Featuring U.S. Army Lt. Tyrone Slothrop, Gravity's Rainbow describes
the soldier's search for a mysterious World War II rocket as sinister
forces chase him across Europe. He meets incredible characters,
virtually all with crazy names and stories, such as in this scene at
the Odeon cafÃ(c) in Zurich:

Slothrop finds he has enough spare change for coffee. He goes sits
inside, choosing a seat that'll face the entrance. Fifteen minutes and
he's getting the spy-sign from a swarthy, curly-headed alien in a
green suit a couple tables away. Another front-facer. On his table is
an old newspaper that appears to be in Spanish. It is open to a
peculiar political cartoon...and somehow this cartoon here is supposed
to be some kind of a touchstone, this fella in the green suit, who
turns out to be an Argentine named Francisco Squalidozzi, is looking
for a reaction....The paper is fifteen years old. There is no telling
what Squalidozzi is expecting from Slothrop, but what he gets is pure
ignorance. This seems to be acceptable, and presently the Argentine
has loosened up enough to confide that he and a dozen colleagues,
among them the international eccentric Graciela Imago Portales,
hijacked an early-vintage German U-boat in Mar de Plata a few weeks
ago, and have sailed it back across the Atlantic now, to seek
political asylum in Germany, as soon as the War's over there.

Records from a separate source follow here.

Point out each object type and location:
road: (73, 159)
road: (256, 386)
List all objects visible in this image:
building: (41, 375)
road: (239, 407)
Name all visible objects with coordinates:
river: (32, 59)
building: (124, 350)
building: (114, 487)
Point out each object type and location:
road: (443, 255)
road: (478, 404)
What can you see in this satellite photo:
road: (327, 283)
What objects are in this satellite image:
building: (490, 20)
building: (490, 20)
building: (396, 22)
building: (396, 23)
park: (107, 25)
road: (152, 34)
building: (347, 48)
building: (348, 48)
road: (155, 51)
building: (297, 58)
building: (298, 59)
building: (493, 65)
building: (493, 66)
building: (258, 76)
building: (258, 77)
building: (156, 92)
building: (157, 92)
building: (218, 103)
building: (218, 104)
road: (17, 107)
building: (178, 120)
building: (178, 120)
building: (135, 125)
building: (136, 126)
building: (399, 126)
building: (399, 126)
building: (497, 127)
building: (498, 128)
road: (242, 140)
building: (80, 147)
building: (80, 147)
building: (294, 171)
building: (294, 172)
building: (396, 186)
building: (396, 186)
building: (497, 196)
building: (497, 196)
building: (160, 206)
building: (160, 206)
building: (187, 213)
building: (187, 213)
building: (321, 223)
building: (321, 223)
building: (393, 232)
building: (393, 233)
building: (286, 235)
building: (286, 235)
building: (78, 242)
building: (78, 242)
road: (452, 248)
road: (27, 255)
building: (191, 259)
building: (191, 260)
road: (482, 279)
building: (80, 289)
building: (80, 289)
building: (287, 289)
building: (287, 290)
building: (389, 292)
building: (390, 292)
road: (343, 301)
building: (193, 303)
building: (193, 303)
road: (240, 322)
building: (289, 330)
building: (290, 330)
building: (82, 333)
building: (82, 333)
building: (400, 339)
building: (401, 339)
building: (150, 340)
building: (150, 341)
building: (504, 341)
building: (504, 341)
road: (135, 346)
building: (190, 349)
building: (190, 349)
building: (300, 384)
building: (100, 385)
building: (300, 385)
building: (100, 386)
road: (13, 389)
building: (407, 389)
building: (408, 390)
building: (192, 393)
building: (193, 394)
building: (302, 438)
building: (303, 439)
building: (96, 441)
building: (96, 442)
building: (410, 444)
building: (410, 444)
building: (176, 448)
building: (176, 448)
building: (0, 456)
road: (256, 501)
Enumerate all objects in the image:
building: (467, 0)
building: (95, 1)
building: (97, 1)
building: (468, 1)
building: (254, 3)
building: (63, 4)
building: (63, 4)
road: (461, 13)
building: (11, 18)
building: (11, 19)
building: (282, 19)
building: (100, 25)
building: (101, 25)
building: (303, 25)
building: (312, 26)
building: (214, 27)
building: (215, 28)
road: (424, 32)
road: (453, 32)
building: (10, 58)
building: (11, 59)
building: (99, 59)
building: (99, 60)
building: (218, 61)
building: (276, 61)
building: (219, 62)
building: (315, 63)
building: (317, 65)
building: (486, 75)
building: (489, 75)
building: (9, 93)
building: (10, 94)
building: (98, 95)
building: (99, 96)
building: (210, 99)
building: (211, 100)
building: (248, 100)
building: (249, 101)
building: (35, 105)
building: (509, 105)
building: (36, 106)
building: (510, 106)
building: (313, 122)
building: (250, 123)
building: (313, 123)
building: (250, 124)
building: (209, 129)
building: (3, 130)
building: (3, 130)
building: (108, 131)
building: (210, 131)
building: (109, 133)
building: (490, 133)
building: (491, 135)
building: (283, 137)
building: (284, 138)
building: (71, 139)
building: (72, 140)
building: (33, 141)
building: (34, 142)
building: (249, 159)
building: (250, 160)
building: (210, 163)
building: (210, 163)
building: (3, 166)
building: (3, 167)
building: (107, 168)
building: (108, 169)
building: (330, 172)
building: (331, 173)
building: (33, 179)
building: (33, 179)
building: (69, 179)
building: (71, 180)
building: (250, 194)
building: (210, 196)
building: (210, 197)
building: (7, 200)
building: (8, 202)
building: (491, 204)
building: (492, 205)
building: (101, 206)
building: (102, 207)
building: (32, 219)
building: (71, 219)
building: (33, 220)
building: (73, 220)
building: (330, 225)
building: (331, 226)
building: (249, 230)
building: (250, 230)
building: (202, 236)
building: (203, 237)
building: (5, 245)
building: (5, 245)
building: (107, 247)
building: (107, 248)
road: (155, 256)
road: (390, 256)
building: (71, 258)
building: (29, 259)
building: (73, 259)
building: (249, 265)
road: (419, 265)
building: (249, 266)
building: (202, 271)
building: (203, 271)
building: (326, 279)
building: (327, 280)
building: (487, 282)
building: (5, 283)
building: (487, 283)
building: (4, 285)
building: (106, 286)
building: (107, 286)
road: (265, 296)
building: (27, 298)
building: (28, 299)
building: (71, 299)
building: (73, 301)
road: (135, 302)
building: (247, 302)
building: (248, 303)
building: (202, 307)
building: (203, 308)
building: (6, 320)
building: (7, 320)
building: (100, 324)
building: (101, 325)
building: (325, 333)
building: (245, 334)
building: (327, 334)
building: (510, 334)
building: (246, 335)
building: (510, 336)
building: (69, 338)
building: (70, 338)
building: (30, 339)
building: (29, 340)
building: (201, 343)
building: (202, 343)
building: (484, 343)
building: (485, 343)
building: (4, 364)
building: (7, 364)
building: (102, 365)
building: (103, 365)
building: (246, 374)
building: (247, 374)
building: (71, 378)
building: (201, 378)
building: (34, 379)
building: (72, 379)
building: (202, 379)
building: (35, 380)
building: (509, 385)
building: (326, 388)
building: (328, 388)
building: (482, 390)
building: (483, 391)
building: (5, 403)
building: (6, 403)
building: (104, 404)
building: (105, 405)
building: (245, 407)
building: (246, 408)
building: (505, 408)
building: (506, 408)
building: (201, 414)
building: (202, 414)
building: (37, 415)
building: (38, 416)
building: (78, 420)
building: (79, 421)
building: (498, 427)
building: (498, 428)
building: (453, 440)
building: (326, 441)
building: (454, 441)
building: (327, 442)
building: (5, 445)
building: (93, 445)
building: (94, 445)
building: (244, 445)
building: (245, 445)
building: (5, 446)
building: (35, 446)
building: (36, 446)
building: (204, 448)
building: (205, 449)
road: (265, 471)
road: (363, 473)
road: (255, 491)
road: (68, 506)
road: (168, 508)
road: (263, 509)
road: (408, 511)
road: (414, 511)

'You say Germany? You gone goofy? It's a mess there, Jackson!'

'Not nearly the mess we left back home,' the sad Argentine replies.

So it goes in scores of slapstick scenes, including one in which a
Polish undertaker tries his best to be struck by lightning after
reading about Benjamin Franklin's experiment, another in which
Slothrop rescues a girl from an octopus whose mental health he
questions, and still another in which the hero wears a costume and
cape and is caught and drugged by Russians.

The New York Times called the novel "one of the longest, darkest, most
difficult and ambitious novels in years...bonecrushingly dense,
compulsively elaborate, silly, obscene, funny, tragic, poetic, dull,
inspired, horrific, cold and blasted." Pulitzer juror Benjamin DeMott
said, "No work of fiction published in 1973 begins to compare in
scale, originality and sustained intellectual interest with Mr.
Pynchon's book." A Pulitzer advisory board member, however, admitted
he had managed only to finish the first third of the novel. As a
result of the deep division, no Pulitzer Prize for fiction was
awarded. Gravity's Rainbow did share the National Book Award that
year. Pynchon, however, declined to appear at the ceremony.

Now 67 Pynchon still prefers to walk incognito through Manhattan,
where he lives with his wife, a literary agent, and a teenage son. He
appeared in the Jan. 25, 2004, episode of The Simpsons television show
with a paper bag over his head, inviting passers-by to meet the
reclusive author and receive free autographs. It was one of the few
times his voice has ever been heard in the media. Legend has it that
Pynchon jumped out of a window in Mexico to avoid a Time magazine
photographer after his first novel, V., got a warm reception. Websites
devoted to him record every scrap of gossip or alleged sighting, while
graduate seminars discuss the symbols in his half-dozen novels.